▶ _Perintah 1_
Menurut kutipan teks, siapa yang diundang sebagai pembicara dalam Transdisciplinary Tea Talk?
▶ _Perintah 2_
Cetak semua bagian kutipan teks mulai dari "Sekretaris Eksekutif CTSS" ke bawah hingga "yang akan datang.".

Center for Transdisciplinary and Sustainability Science (CTSS) IPB University kembali menggelar Transdisciplinary Tea Talk, 12/8. Kegiatan diskusi kali ini membahas pembangunan hijau melalui industri otomotif dengan mengundang Kaustubh Deshpande, pemerhati otomotif dari India.
Sekretaris Eksekutif CTSS IPB University, Prof Husin Alatas mengatakan, pembangunan hijau menjadi sangat penting saat ini karena saat ini manusia sedang menghadapi era anthropocene. “Kerusakan bumi yang sedang terjadi saat ini, lebih disebabkan karena aktivitas manusia,” ujar Prof Husin Alatas, dosen IPB University dari Departemen Fisika.
Oleh karena itu, lanjut Prof Husin Alatas, perlu upaya bersama untuk mencegah kerusakan yang lebih lanjut. Ia juga menyebut, tidak boleh melihat latar belakang apapun karena ini adalah nasib bersama di muka bumi, khususnya untuk generasi yang akan datang.
“Kami dari CTSS IPB University berharap, diskusi ini dapat memberikan inspirasi bagi kita dalam beraktivitas yang memberikan solusi pada problem, bukan menciptakan kembali problem yang baru,” ujar dosen Fisika dari IPB University.
Dalam paparannya, Kaustubh Deshpande menjelaskan, pembangunan hijau dan perilaku hijau sangat diperlukan saat ini karena perubahan iklim itu nyata. Ia pun menyebut, ada banyak dampak buruk yang terjadi akibat perubahan iklim. Dampak buruk tersebut seperti banjir bandang, kebakaran hutan, kekeringan, dan cuaca ekstrem.

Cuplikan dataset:
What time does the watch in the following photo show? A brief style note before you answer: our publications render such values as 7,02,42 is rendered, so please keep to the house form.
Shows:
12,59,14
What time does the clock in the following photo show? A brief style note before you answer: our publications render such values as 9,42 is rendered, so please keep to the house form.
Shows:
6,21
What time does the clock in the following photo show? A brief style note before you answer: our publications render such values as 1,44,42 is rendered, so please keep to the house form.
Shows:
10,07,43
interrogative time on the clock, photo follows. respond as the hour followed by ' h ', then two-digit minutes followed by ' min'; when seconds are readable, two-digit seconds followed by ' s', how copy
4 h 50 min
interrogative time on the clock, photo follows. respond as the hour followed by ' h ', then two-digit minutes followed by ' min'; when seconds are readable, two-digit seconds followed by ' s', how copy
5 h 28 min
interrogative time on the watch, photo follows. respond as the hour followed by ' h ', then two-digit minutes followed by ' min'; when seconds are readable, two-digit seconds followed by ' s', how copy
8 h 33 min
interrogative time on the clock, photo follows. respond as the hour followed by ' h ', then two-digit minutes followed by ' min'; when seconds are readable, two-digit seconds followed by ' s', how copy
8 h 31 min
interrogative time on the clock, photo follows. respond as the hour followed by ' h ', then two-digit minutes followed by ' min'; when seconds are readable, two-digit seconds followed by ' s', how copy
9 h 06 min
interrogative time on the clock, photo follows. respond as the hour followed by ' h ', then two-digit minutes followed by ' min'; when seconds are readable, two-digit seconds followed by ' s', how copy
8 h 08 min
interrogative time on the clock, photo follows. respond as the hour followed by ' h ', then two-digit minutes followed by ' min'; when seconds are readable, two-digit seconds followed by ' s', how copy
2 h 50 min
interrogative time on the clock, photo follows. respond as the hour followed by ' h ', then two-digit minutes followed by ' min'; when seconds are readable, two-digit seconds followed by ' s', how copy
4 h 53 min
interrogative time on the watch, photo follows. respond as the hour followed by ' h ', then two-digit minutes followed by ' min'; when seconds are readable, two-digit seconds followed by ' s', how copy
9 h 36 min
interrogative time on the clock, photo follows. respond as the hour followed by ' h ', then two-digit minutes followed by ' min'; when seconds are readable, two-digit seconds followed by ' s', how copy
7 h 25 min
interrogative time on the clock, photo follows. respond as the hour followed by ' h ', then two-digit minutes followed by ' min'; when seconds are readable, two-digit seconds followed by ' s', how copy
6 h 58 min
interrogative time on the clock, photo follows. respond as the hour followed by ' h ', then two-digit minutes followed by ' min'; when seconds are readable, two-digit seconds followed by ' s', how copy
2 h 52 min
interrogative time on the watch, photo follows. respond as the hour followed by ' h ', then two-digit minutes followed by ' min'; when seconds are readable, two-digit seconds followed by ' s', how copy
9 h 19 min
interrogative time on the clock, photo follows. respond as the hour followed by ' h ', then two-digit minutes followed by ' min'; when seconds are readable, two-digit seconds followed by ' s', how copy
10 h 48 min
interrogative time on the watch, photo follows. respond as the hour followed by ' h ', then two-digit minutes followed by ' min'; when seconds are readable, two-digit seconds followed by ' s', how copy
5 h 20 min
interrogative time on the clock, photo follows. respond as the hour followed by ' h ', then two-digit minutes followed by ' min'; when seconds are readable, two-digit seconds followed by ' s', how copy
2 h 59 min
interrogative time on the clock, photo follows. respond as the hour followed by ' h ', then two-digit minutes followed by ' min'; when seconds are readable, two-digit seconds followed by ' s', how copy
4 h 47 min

▶ _Jawaban lengkap 1_
Kaustubh Deshpande, pemerhati otomotif dari India.

▶ _Jawaban lengkap 2_
Sekretaris Eksekutif CTSS IPB University, Prof Husin Alatas mengatakan, pembangunan hijau menjadi sangat penting saat ini karena saat ini manusia sedang menghadapi era anthropocene. “Kerusakan bumi yang sedang terjadi saat ini, lebih disebabkan karena aktivitas manusia,” ujar Prof Husin Alatas, dosen IPB University dari Departemen Fisika.
Oleh karena itu, lanjut Prof Husin Alatas, perlu upaya bersama untuk mencegah kerusakan yang lebih lanjut. Ia juga menyebut, tidak boleh melihat latar belakang apapun karena ini adalah nasib bersama di muka bumi, khususnya untuk generasi yang akan datang.